__EXERCISES__.
**a)** Name the three things the passage on the CSS gap property says people understand the property to have only one of.
**b)** Reproduce the passage on the CSS gap property word for word, from "In fact I wonder: if" to "have a description?".
**c)** Pick up the passage on the CSS gap property after its final sentence and carry it forward in the same voice.

__TEXT TO READ__.
I guess you could say that gap should be presented on 3 different pages depending on the context given it has different compat data, different code examples, use cases, etc, but I don't know how practical that would be.

I don't think we should split gap across three pages. I think people understand it as one property (one name, one specification, one set of values) that can be used in three different contexts, and it would be confusing to treat it as three properties.

To make it silly, we wouldn't consider having different pages for https://developer.mozilla.org/en-US/docs/Web/CSS/color_value because we use it in many different contexts, and might have different examples demonstrating them.

Also this wouldn't help with the hypothetical devtools example above, would it? I think the problem there is basically one of mapping a CSS property name onto a __compat object. Usually this is straightforward, but occasionally, as here, it isn't - gap doesn't have a __compat object directly underneath it. But what it does have underneath is objects with a helpful description, e.g. "Supported in Flex Layout". So if it were me trying to write a tool here, I might special-case this by saying something like: if there's no __compat object directly under the property name, find all the __compat objects further down, and present them all, using the description to label them to give the user context.

In fact I wonder: if we want to require H3 titles when a page contains more than one compat table, should that title text be taken from the BCD "description"? And if so, should we require that if a stumptown item contains more than one BCD query, that every one must have a description?

__GIVEN RECORDS__.

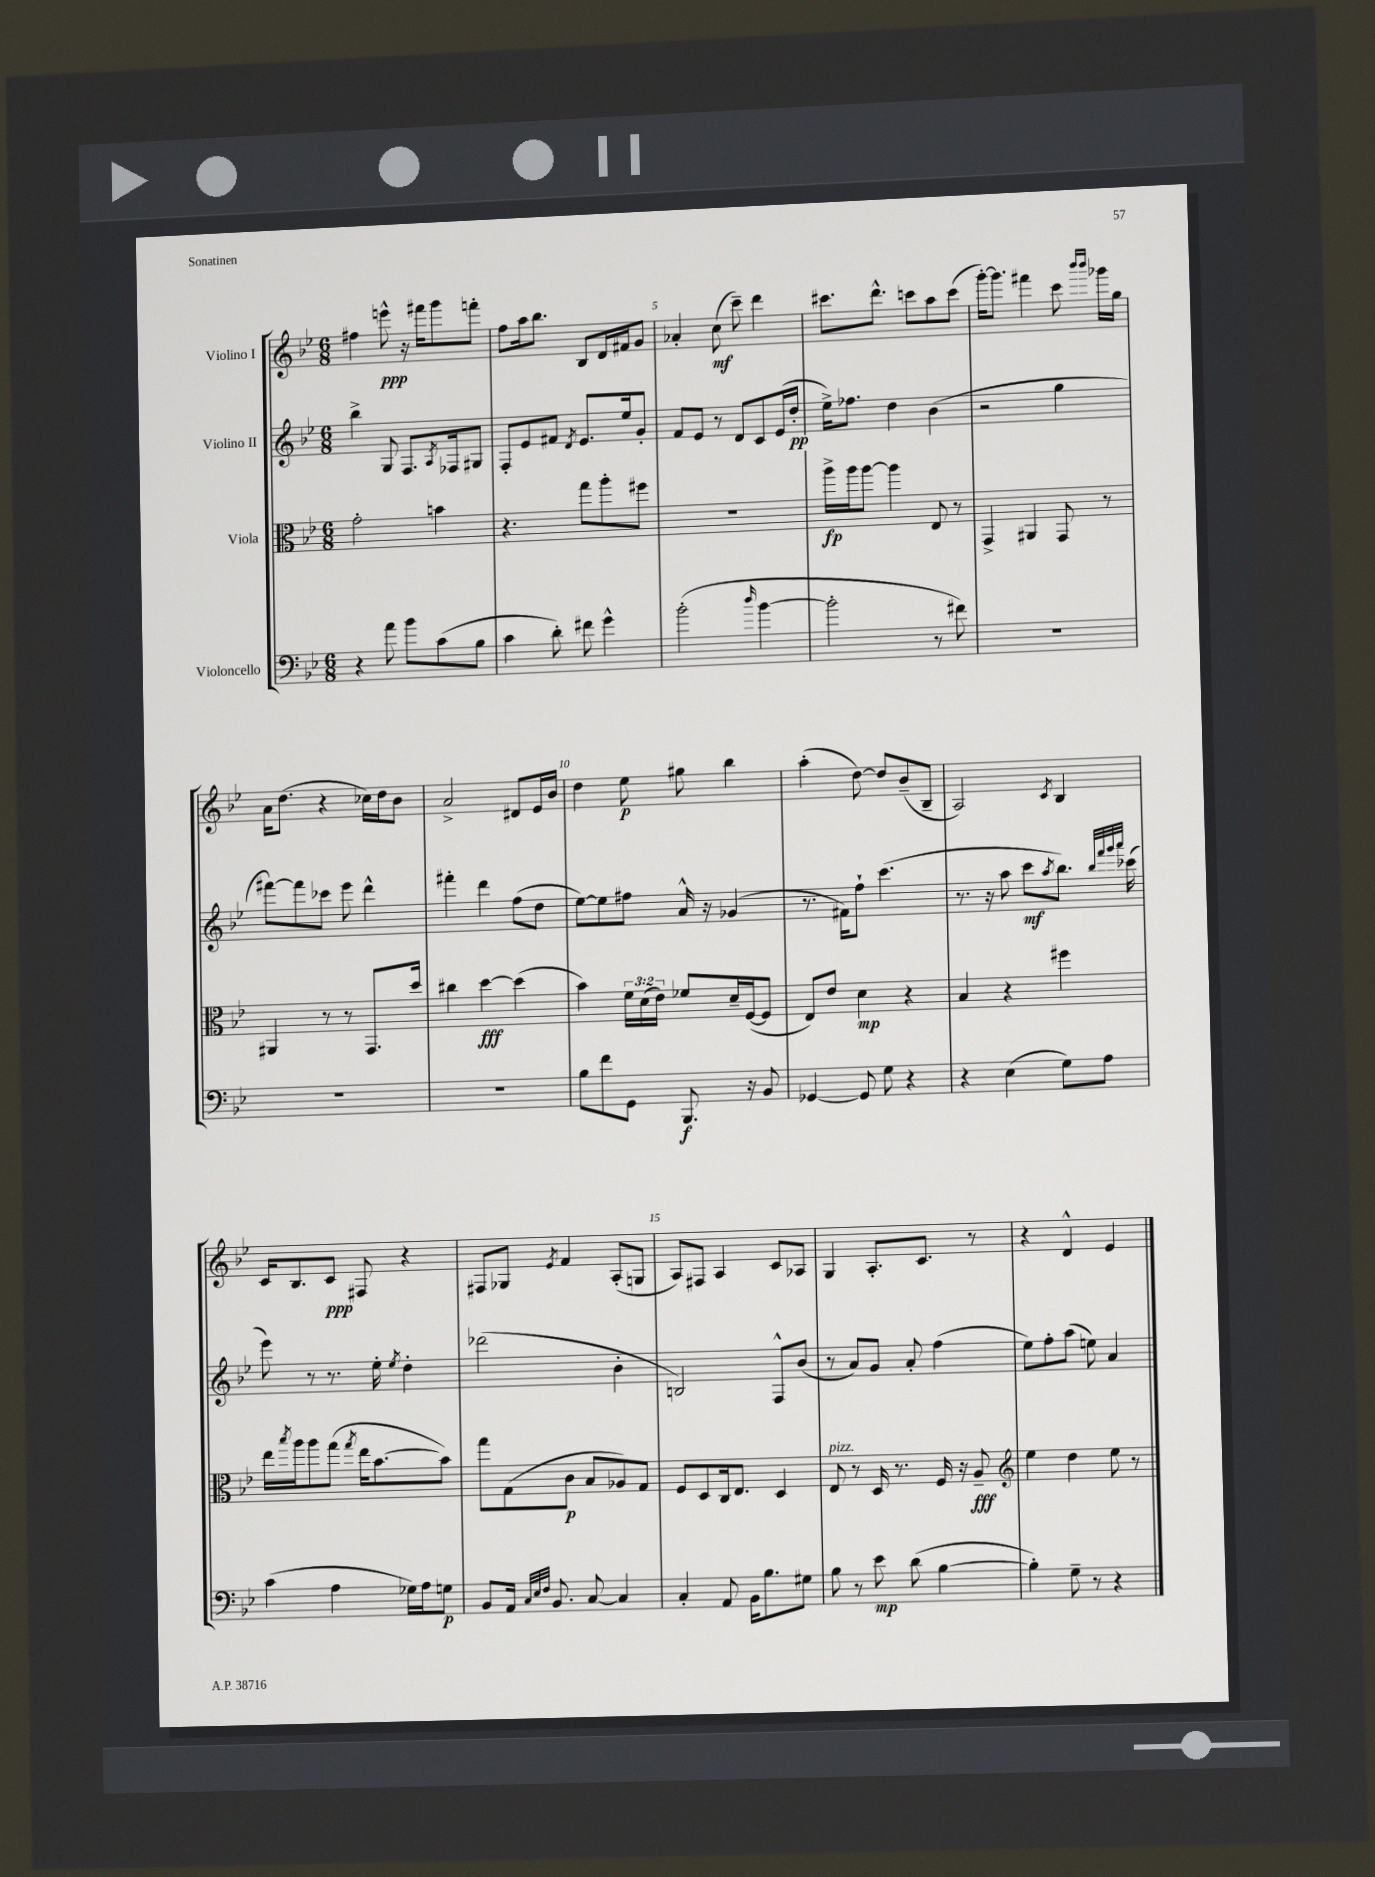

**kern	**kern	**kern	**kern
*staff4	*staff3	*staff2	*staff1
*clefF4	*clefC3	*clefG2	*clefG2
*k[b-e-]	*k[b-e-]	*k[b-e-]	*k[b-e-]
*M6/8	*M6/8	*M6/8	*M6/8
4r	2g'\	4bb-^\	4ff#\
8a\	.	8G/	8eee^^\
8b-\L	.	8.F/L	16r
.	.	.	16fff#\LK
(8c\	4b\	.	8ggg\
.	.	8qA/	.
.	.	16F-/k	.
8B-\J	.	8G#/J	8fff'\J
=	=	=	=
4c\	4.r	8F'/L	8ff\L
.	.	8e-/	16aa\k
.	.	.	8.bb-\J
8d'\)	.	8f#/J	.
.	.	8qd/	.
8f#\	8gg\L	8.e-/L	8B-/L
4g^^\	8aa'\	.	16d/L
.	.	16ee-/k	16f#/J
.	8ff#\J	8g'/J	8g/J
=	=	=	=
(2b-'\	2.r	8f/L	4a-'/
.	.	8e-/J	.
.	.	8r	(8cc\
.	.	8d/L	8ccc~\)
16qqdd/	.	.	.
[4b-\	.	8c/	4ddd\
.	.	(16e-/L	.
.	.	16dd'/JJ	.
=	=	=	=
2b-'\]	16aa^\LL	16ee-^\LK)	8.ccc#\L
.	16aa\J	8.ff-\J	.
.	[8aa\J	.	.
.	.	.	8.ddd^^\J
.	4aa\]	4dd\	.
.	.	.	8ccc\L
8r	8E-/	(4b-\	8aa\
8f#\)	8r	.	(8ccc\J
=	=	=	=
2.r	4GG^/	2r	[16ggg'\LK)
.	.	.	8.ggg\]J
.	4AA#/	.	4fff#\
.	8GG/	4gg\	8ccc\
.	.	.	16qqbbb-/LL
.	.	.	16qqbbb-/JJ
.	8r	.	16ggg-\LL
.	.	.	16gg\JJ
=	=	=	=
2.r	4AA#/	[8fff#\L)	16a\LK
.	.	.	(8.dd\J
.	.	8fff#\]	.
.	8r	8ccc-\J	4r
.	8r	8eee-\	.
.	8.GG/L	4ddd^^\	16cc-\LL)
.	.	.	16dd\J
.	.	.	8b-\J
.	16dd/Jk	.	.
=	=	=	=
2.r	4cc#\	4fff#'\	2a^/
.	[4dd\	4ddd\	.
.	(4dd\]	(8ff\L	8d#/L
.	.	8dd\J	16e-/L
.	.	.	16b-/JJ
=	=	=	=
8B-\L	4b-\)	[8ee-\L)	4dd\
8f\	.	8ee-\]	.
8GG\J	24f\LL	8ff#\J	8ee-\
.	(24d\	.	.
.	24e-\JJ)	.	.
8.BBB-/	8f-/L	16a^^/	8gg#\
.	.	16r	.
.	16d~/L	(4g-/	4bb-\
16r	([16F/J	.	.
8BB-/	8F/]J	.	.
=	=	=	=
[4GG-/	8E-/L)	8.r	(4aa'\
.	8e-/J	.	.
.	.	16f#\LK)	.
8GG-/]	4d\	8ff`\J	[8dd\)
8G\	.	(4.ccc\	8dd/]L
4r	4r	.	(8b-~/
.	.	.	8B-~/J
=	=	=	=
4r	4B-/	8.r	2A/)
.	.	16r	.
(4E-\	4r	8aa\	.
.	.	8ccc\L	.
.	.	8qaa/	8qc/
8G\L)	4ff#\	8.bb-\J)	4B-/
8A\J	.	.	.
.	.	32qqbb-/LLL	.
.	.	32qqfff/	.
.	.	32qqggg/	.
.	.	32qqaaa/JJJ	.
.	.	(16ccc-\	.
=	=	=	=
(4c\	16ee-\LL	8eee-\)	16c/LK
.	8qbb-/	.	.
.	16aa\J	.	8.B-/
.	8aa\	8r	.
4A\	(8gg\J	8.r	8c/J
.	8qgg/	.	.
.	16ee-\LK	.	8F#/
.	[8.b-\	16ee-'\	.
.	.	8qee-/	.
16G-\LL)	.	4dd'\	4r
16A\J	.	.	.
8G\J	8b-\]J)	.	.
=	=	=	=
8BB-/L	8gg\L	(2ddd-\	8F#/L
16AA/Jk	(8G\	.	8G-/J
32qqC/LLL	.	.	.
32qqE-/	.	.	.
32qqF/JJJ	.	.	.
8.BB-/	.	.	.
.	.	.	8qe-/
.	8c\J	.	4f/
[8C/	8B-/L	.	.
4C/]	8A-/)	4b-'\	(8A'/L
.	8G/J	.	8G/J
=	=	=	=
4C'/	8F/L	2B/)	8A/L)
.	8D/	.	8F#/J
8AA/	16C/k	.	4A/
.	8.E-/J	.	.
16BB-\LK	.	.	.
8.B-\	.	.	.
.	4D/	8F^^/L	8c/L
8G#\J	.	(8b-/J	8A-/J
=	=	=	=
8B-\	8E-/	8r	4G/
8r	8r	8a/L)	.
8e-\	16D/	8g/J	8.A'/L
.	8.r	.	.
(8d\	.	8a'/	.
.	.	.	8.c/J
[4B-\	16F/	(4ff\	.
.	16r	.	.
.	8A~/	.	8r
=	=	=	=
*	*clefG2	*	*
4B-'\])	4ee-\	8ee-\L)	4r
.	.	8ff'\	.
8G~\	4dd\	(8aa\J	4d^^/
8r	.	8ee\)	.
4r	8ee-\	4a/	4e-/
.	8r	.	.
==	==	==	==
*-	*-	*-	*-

--

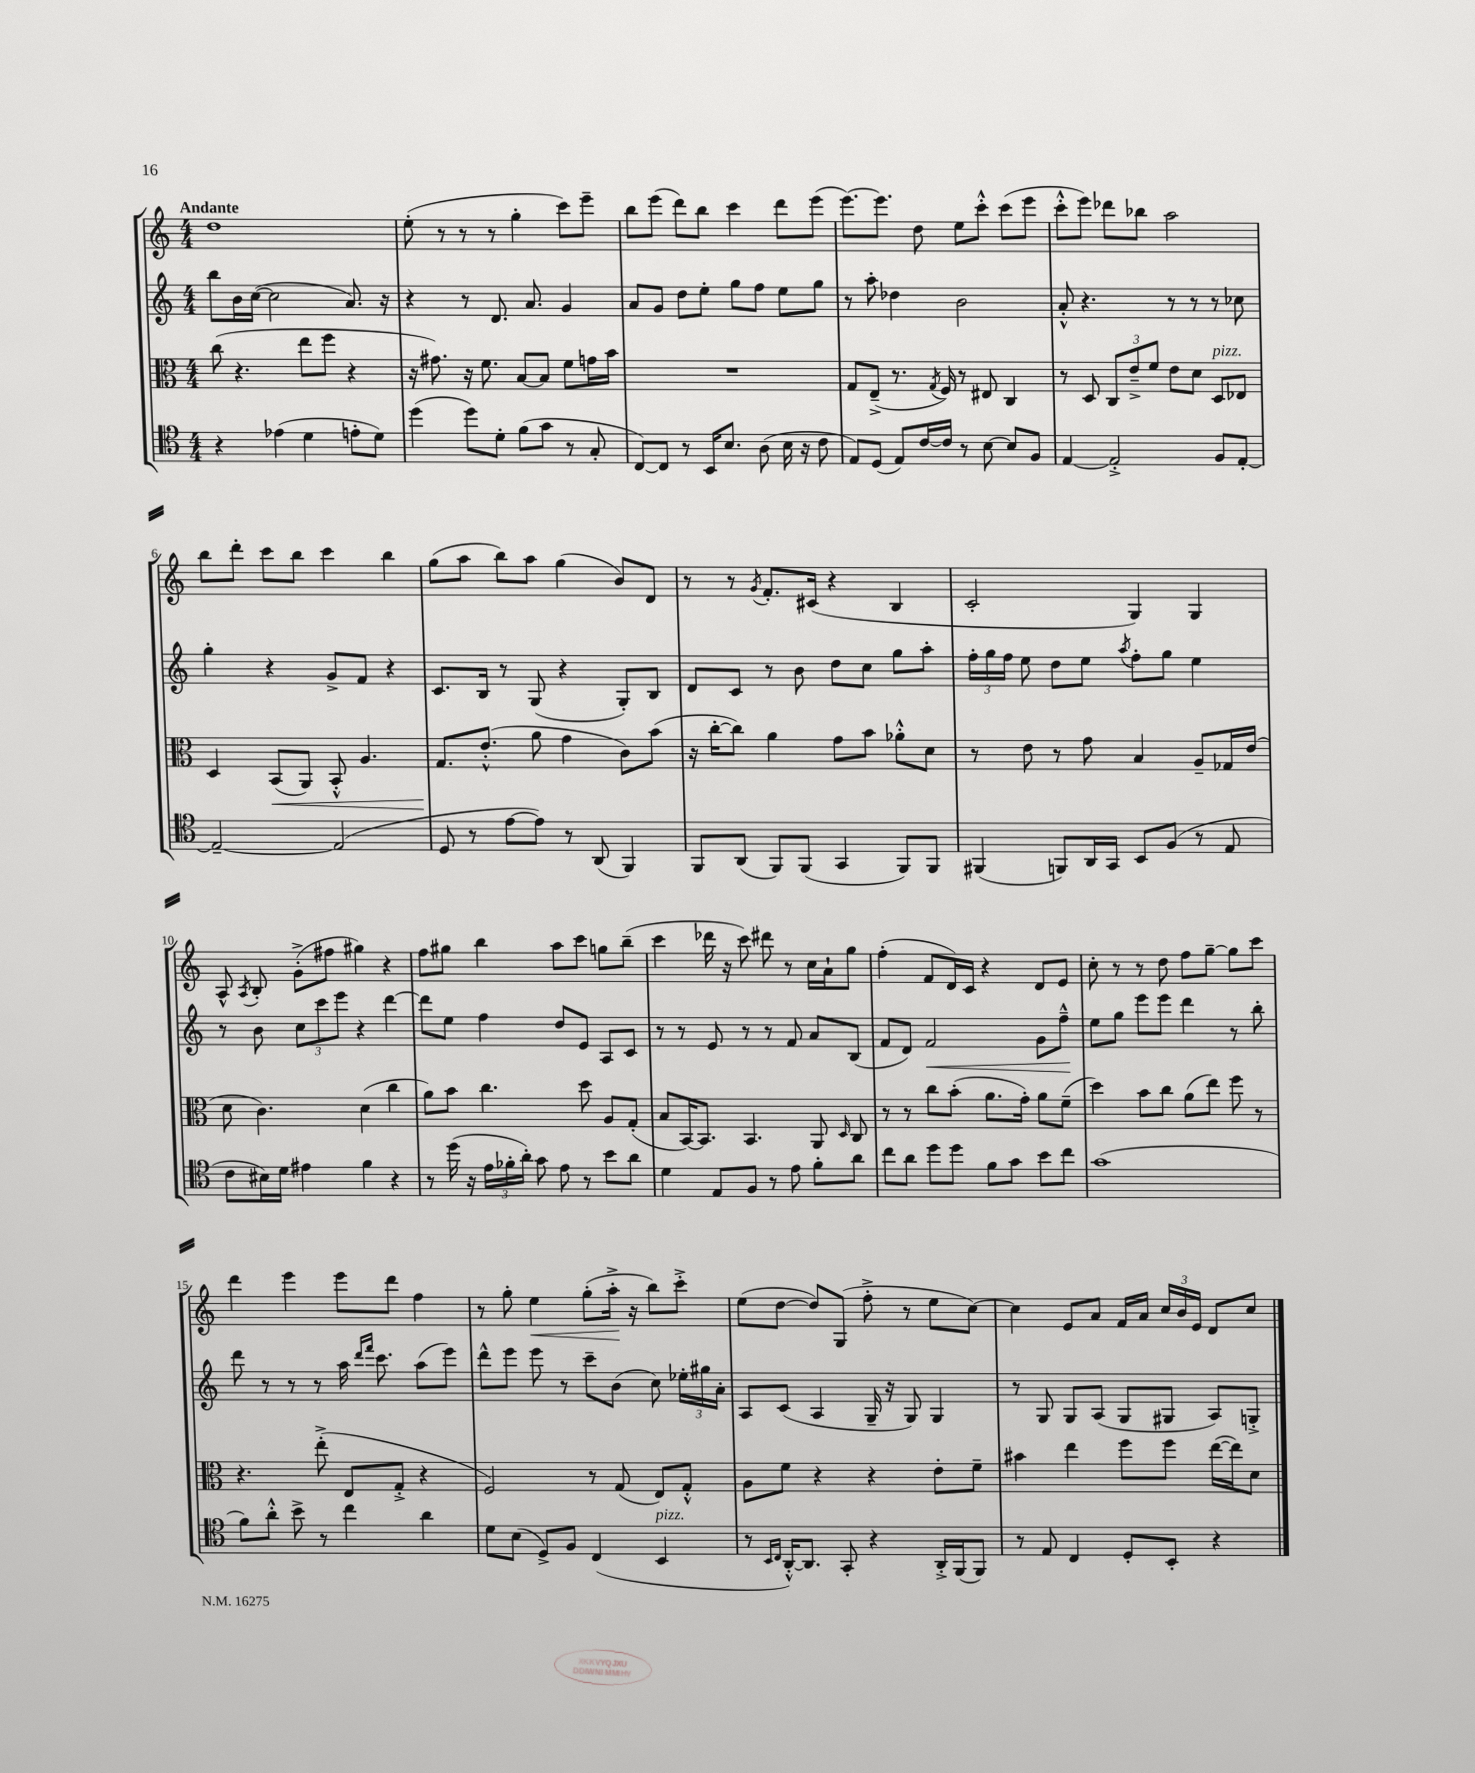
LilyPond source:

__RESULTS BY TASK__.
**a)** one name, one specification, one set of values

**b)**
In fact I wonder: if we want to require H3 titles when a page contains more than one compat table, should that title text be taken from the BCD "description"? And if so, should we require that if a stumptown item contains more than one BCD query, that every one must have a description?

**c)**
But I do think that there's a good case for saying that Class fields should be split into two pages: "Public class fields" and "Private class fields". You just have to look at the table of contents to see that it's describing two quite different things:

## Public fields
## Public methods
## Private fields
## Private Methods

String.match() feels like yet another case :). It seems like there's a "primary" table that you'll always care about , whatever you're doing with match(), and a kind of subsidiary table that's giving you more information about a particular aspect of it. In this case javascript.builtins.String.match does not have a "description" that we could use as an H3 title (or a contextual note in some other application).

I would be tempted, in this case, to omit the "named capture groups" table, and instead just rely on a link to the relevant page from the documentation for groups in this page. I can see how it is helpful to display the table directly here. But I'm struggling to think of other cases where we take this approach. For instance, in CSS we have width which can take a value of calc(). calc() is newer than width, so it's possible you could be able to use width but not width: calc() - but we don't embed the calc() table in the width page. This seems quite analogous to String.match() - why do we do it there and not here?

Or perhaps we should stop worrying about all that for now, and just update the linter to allow multiple tables, with mandatory H3 headings :).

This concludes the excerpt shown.